▶ _DOCUMENT SECTION_

"""

South Africa is home to some of the most luxurious, nostalgic train journeys on offer anywhere in the world. But for certain enthusiasts, a train going nowhere is the country’s star attraction.
Kruger Shalati: The Train on the Bridge is a hotel in Skukuza in Kruger National Park, one of Africa’s largest game reserves and part of a UNESCO World Heritage Site. Comprising a set of train carriages renovated into 24 modern suites with balconies and a pool overlooking the Sabie River, it marries luxury accommodation with an intimate view of wildlife, including sightings of Africa’s “Big Five” — lions, leopards, rhinos, elephants and buffalos.
Jerry Mabena, CEO of Motsamayi Tourism Group, which owns the hotel, says the venture harks back to the earliest days of the park, when steam trains would pass through Kruger in the 1920s on the Selati Railway Line.
Trains were once vital for tourists accessing Kruger, and would even park overnight on the same bridge where the hotel sits today. A new railway line built on the edge of Kruger in the 1970s pushed the Selati line and bridge into retirement, but in 2016 an idea was formed to restore the bridge to its former glory.
“The idea for us was to re-enact the experience in some form or another,” Mabena says. “When we had the opportunity to buy mothballed old carriages from Transnet — which is our rail logistics operator in South Africa — we couldn’t say no to the idea.”
The carriages’ interiors have been renovated with a modern finish, albeit with a few Art Deco flourishes (“we were trying to find a look that is non-colonial,” says Mabena).
If guests leave their curtains open, they can wake with the dawn and catch the first signs of life outside from east-facing floor-to-ceiling windows. The river is a wildlife focal point, meaning guests can spend all day lounging on balconies or swimming in the pool while checking out activity below. “Having hippos grunting underneath the carriage attracts people who want to be in the wild but don’t want to be immersed in the wild,” says Mabena.
Nevertheless, many visitors strap on boots and head into the bush with a guide on a game drive.
Staff including senior guide Thuli Mnisi were recruited as part of efforts to involve the local community in the enterprise. Mnisi had worked as a guide for other companies since 2014 before joining Kruger Shalati. “(It’s) totally different from other lodges,” she says. “When (guests) visit the train for the first time, it’s breath-taking, the view is unique.”
Kruger National Park allows self-driving safari experiences, but Mnisi says there’s no substitute for having a guide. “We communicate with one another, we know where we can find the animals,” she says.
“If you’re (on) a self-drive, you can just wander around Kruger National Park, and it’s a very big area. If you go with a guide, they know what they’re doing, they know where to find what and exactly at what time.”

"""

▶ _PROBLEM 1_
Please repeat the Kruger Shalati article word for word, beginning at "Jerry Mabena, CEO" and stopping after "Selati Railway Line.".
▶ _PROBLEM 2_
Decide whether each statement agrees with the Kruger Shalati article, answering yes or no and quoting the words that settle it: (a) The hotel's carriages were made into 24 suites. (b) The new railway line on the edge of Kruger was built in the 1920s. (c) Thuli Mnisi began guiding at Kruger Shalati in 2014.

Collected data

"""

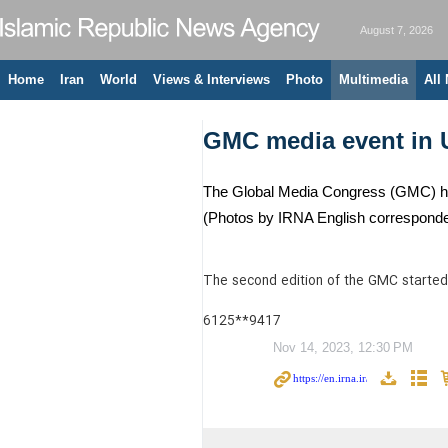
August 7, 2026
Home
Iran
World
Views & Interviews
Photo
Multimedia
All
GMC media event in 
The Global Media Congress (GMC) has s
(Photos by IRNA English corresponden
The second edition of the GMC started 
6125**9417
Nov 14, 2023, 12:30 PM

"""

▶ _EXPECTED ANSWER 1_
Jerry Mabena, CEO of Motsamayi Tourism Group, which owns the hotel, says the venture harks back to the earliest days of the park, when steam trains would pass through Kruger in the 1920s on the Selati Railway Line.

▶ _EXPECTED ANSWER 2_
(a) Yes: "renovated into 24 modern suites"
(b) No: "A new railway line built on the edge of Kruger in the 1970s"
(c) No: "Mnisi had worked as a guide for other companies since 2014 before joining Kruger Shalati."